[Task statement] Drop the pictures and repeat the remaining data exactly.
━━━━━ Supplied information ━━━━━
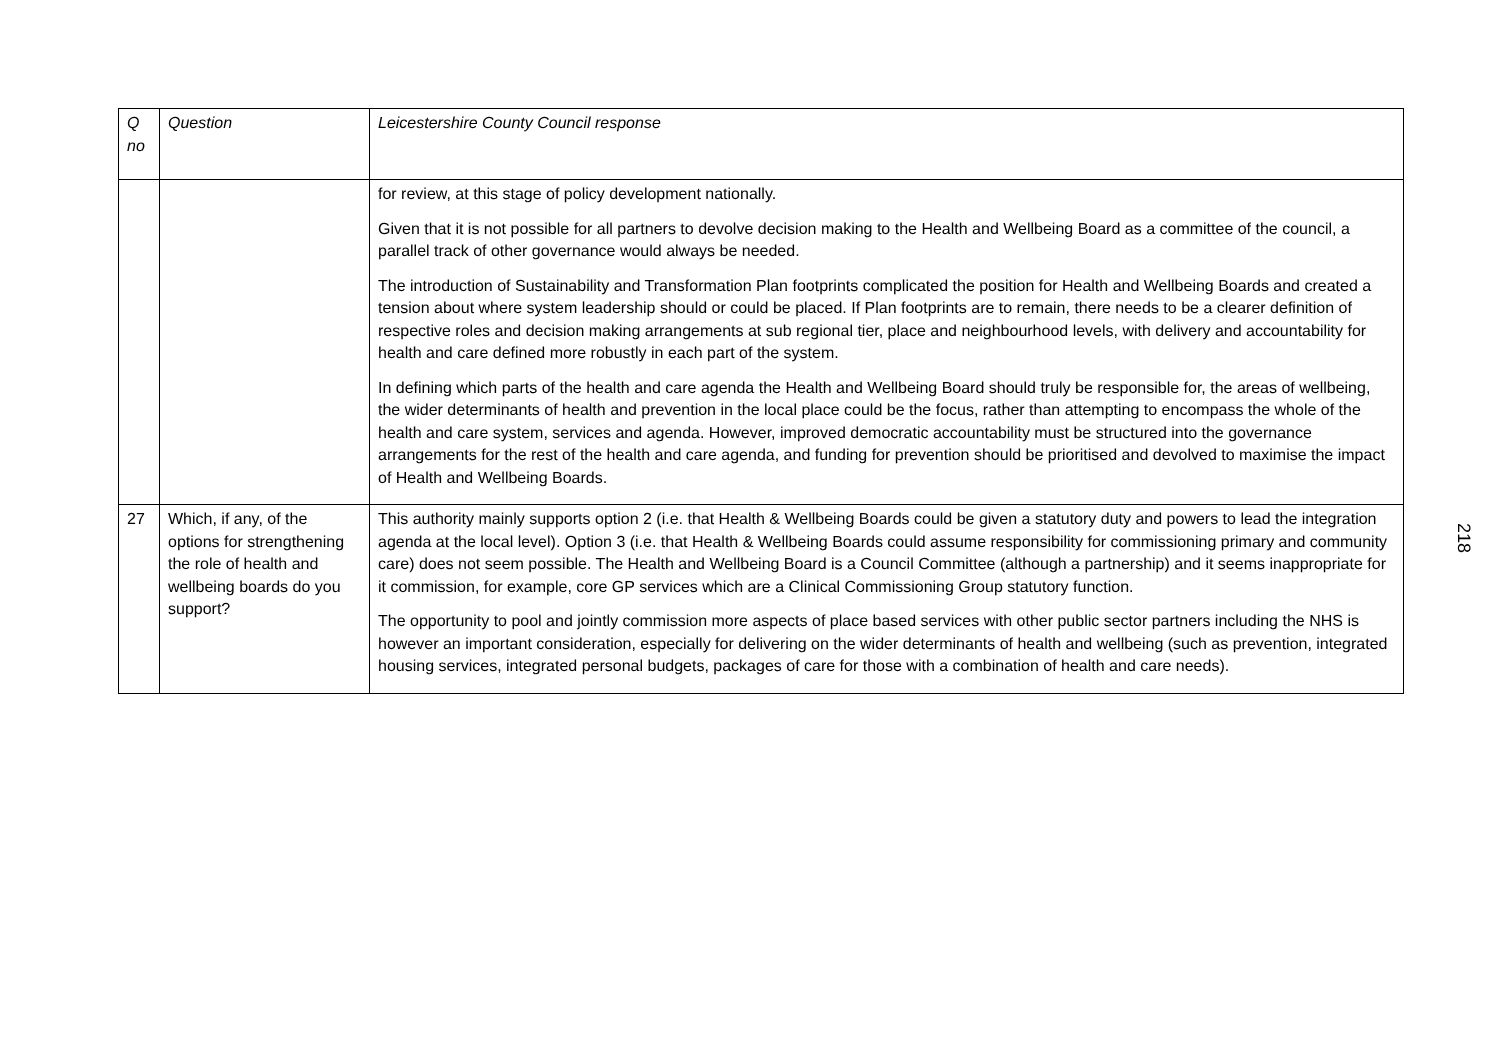| Q no | Question | Leicestershire County Council response |
| | | for review, at this stage of policy development nationally. Given that it is not possible for all partners to devolve decision making to the Health and Wellbeing Board as a committee of the council, a parallel track of other governance would always be needed. The introduction of Sustainability and Transformation Plan footprints complicated the position for Health and Wellbeing Boards and created a tension about where system leadership should or could be placed. If Plan footprints are to remain, there needs to be a clearer definition of respective roles and decision making arrangements at sub regional tier, place and neighbourhood levels, with delivery and accountability for health and care defined more robustly in each part of the system. In defining which parts of the health and care agenda the Health and Wellbeing Board should truly be responsible for, the areas of wellbeing, the wider determinants of health and prevention in the local place could be the focus, rather than attempting to encompass the whole of the health and care system, services and agenda. However, improved democratic accountability must be structured into the governance arrangements for the rest of the health and care agenda, and funding for prevention should be prioritised and devolved to maximise the impact of Health and Wellbeing Boards. |
| 27 | Which, if any, of the options for strengthening the role of health and wellbeing boards do you support? | This authority mainly supports option 2 (i.e. that Health & Wellbeing Boards could be given a statutory duty and powers to lead the integration agenda at the local level). Option 3 (i.e. that Health & Wellbeing Boards could assume responsibility for commissioning primary and community care) does not seem possible. The Health and Wellbeing Board is a Council Committee (although a partnership) and it seems inappropriate for it commission, for example, core GP services which are a Clinical Commissioning Group statutory function. The opportunity to pool and jointly commission more aspects of place based services with other public sector partners including the NHS is however an important consideration, especially for delivering on the wider determinants of health and wellbeing (such as prevention, integrated housing services, integrated personal budgets, packages of care for those with a combination of health and care needs). |
218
━━━━━
[Response area]
| Q no | Question | Leicestershire County Council response |
| | | for review, at this stage of policy development nationally. Given that it is not possible for all partners to devolve decision making to the Health and Wellbeing Board as a committee of the council, a parallel track of other governance would always be needed. The introduction of Sustainability and Transformation Plan footprints complicated the position for Health and Wellbeing Boards and created a tension about where system leadership should or could be placed. If Plan footprints are to remain, there needs to be a clearer definition of respective roles and decision making arrangements at sub regional tier, place and neighbourhood levels, with delivery and accountability for health and care defined more robustly in each part of the system. In defining which parts of the health and care agenda the Health and Wellbeing Board should truly be responsible for, the areas of wellbeing, the wider determinants of health and prevention in the local place could be the focus, rather than attempting to encompass the whole of the health and care system, services and agenda. However, improved democratic accountability must be structured into the governance arrangements for the rest of the health and care agenda, and funding for prevention should be prioritised and devolved to maximise the impact of Health and Wellbeing Boards. |
| 27 | Which, if any, of the options for strengthening the role of health and wellbeing boards do you support? | This authority mainly supports option 2 (i.e. that Health & Wellbeing Boards could be given a statutory duty and powers to lead the integration agenda at the local level). Option 3 (i.e. that Health & Wellbeing Boards could assume responsibility for commissioning primary and community care) does not seem possible. The Health and Wellbeing Board is a Council Committee (although a partnership) and it seems inappropriate for it commission, for example, core GP services which are a Clinical Commissioning Group statutory function. The opportunity to pool and jointly commission more aspects of place based services with other public sector partners including the NHS is however an important consideration, especially for delivering on the wider determinants of health and wellbeing (such as prevention, integrated housing services, integrated personal budgets, packages of care for those with a combination of health and care needs). |
218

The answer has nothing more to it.